Quoted passage:
I am trying to learn Scrapping , one problem I am facing is identifying correct class names , is there any particular rule/method to follow for identifying correct class names For Example in the code below I am trying to get Questions lists from stackoverflow page , for that I am clicking on inspect on the first question & i can see classname as question-hyperlink but when I try in the code below I get empty results , similarly if iI am trying with divname summary I get same empty results kindly guide on how can I fix this & avoid in future cases
import requests
from bs4 import BeautifulSoup
website = 'https://stackoverflow.com/'
r = requests.get(website)
if r.status_code == 200:
print(f"Connected to {website}")
soup = BeautifulSoup(r.content, 'html.parser')
s = soup.find_all(class_name='question-hyperlink')
print(s)
else:
print(r)
print("Done")
>Solution :
The url you’re using doesn’t have any questions – https://stackoverflow.com shows only a starting page, unless you’re logged in.
You need to change the url to https://stackoverflow.com/questions.
Also, you should be using class_=, not class_name= in find_all().
Then it works just fine.
import requests
from bs4 import BeautifulSoup
website = 'https://stackoverflow.com/questions/'
headers = {
"User-Agent": "Mozilla/5.0 (Macintosh; Intel Mac OS X 10.15; rv:95.0) Gecko/20100101 Firefox/95.0",
}
r = requests.get(website, headers=headers)
if r.status_code == 200:
print(f"Connected to {website}")
soup = BeautifulSoup(r.text, 'html.parser').find_all("a", class_="question-hyperlink")
print(len(soup))
Output:
20

Input data:

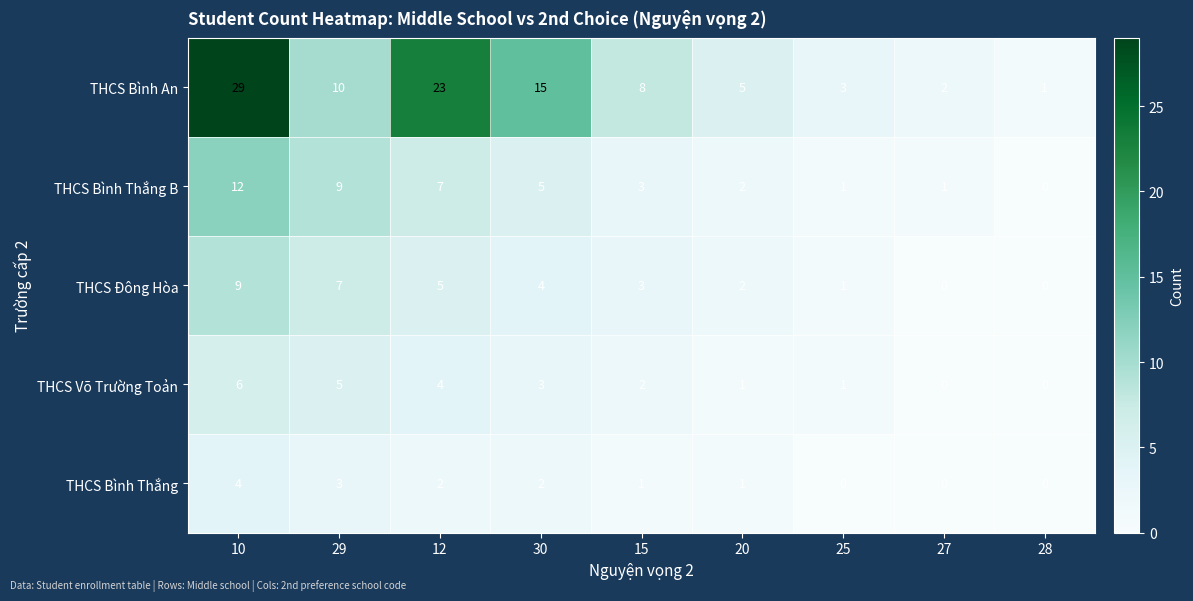

What is the sum of all THCS Đông Hòa values?

31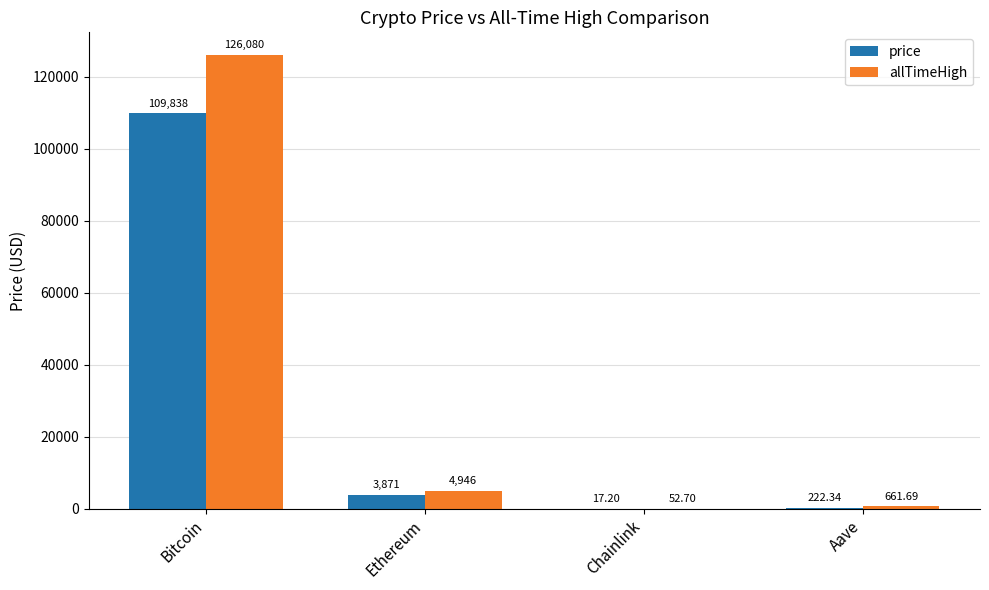

Reading left to right, extract all data points from this chart.

price: Bitcoin=109838.0	Ethereum=3871.3	Chainlink=17.2	Aave=222.3
allTimeHigh: Bitcoin=126080.0	Ethereum=4946.1	Chainlink=52.7	Aave=661.7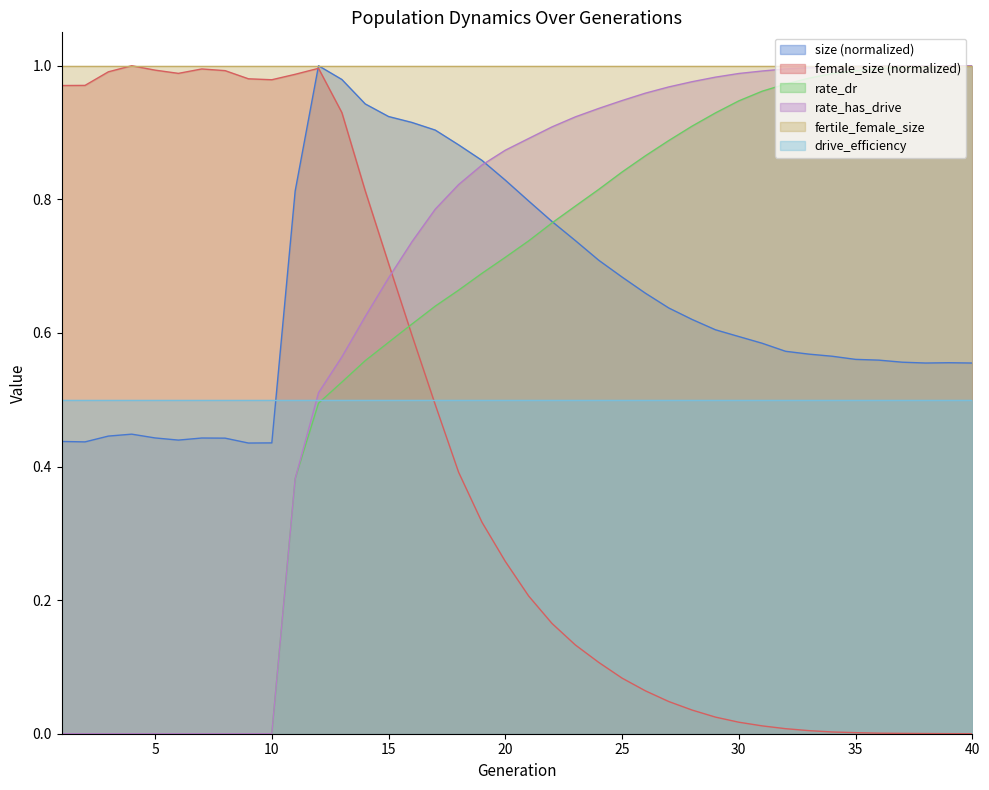

At which label is size closest to 0?

9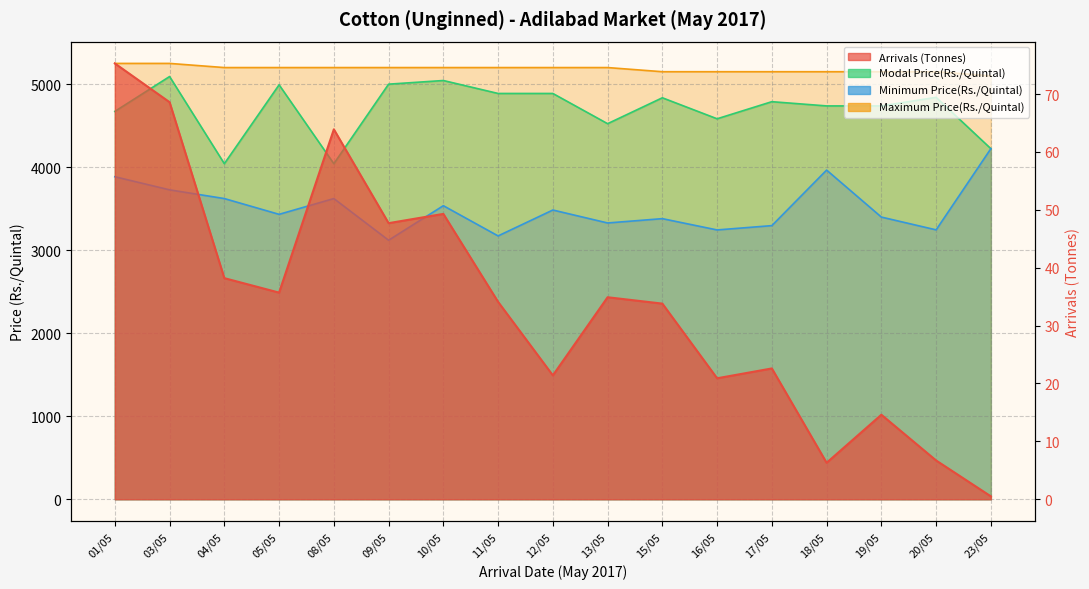

What is the highest value of the Arrivals (Tonnes) series?

75.3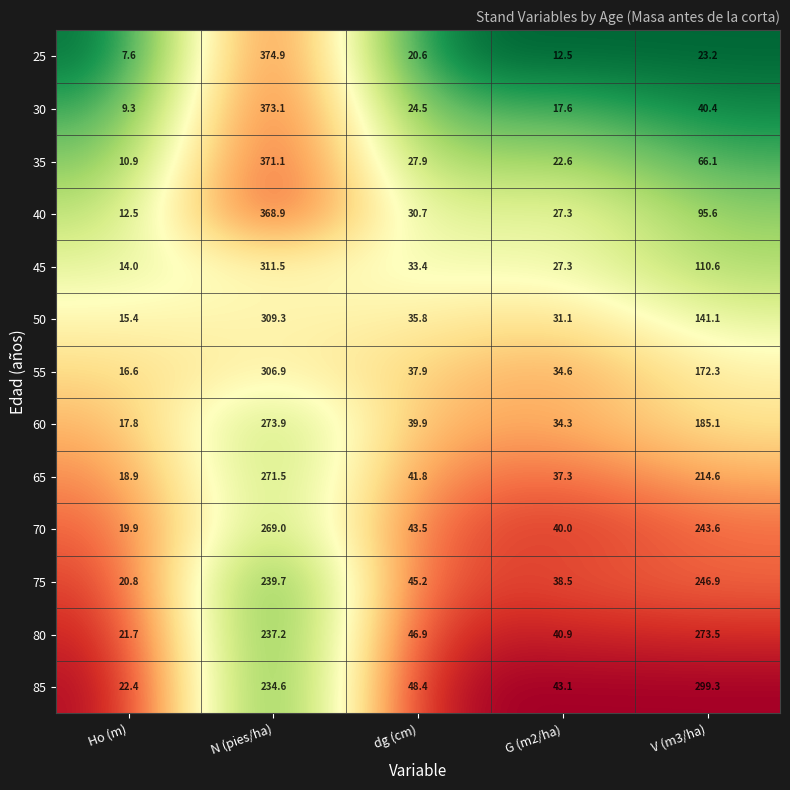

What is the sum of all 65 values?

584.1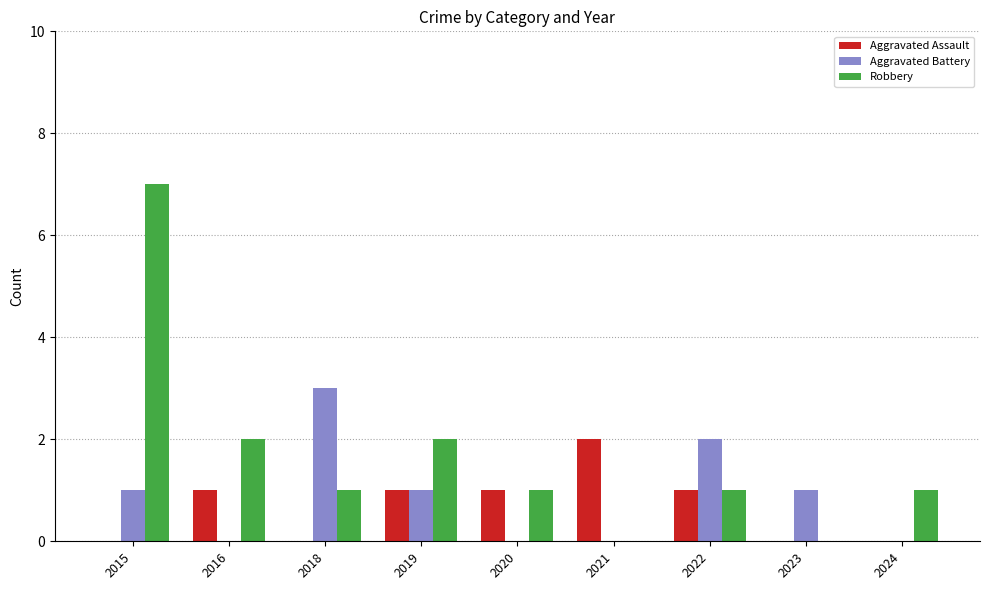

How many groups of bars are there?

9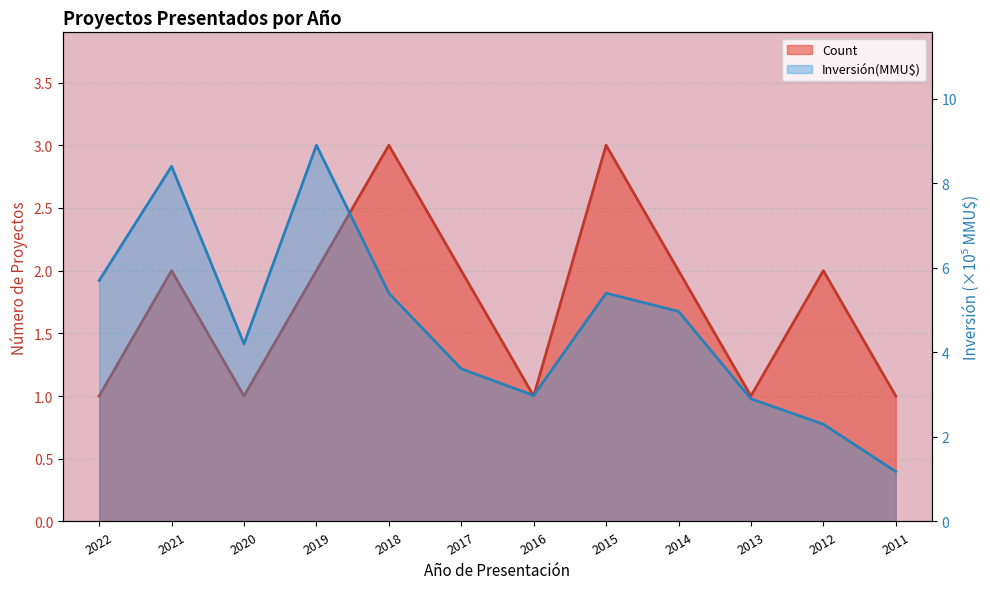

What is the value of the Inversión(MMU$) point at the 11th from the left?

2.3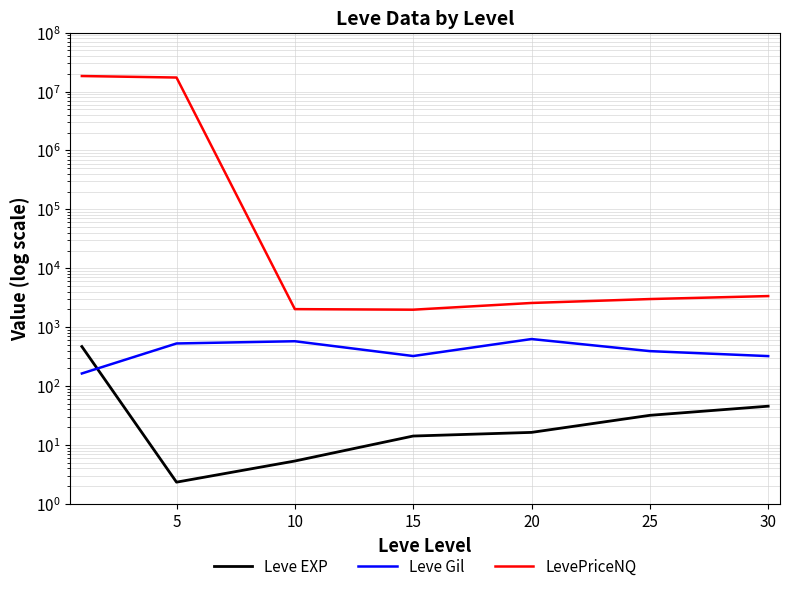

Rank the series by their maximum value, from highest to lowest.

LevePriceNQ, Leve Gil, Leve EXP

Required tasks:
1: Reproduce the BeautifulSoup thread from "Then it works" up to and including "print(len(soup))".
2: Translate this sentence from the BeautifulSoup thread into French: "You need to change the url to https://stackoverflow.com/questions."

Set of answers:
1:
Then it works just fine.
import requests
from bs4 import BeautifulSoup
website = 'https://stackoverflow.com/questions/'
headers = {
"User-Agent": "Mozilla/5.0 (Macintosh; Intel Mac OS X 10.15; rv:95.0) Gecko/20100101 Firefox/95.0",
}
r = requests.get(website, headers=headers)
if r.status_code == 200:
print(f"Connected to {website}")
soup = BeautifulSoup(r.text, 'html.parser').find_all("a", class_="question-hyperlink")
print(len(soup))

2: Vous devez remplacer l'url par https://stackoverflow.com/questions.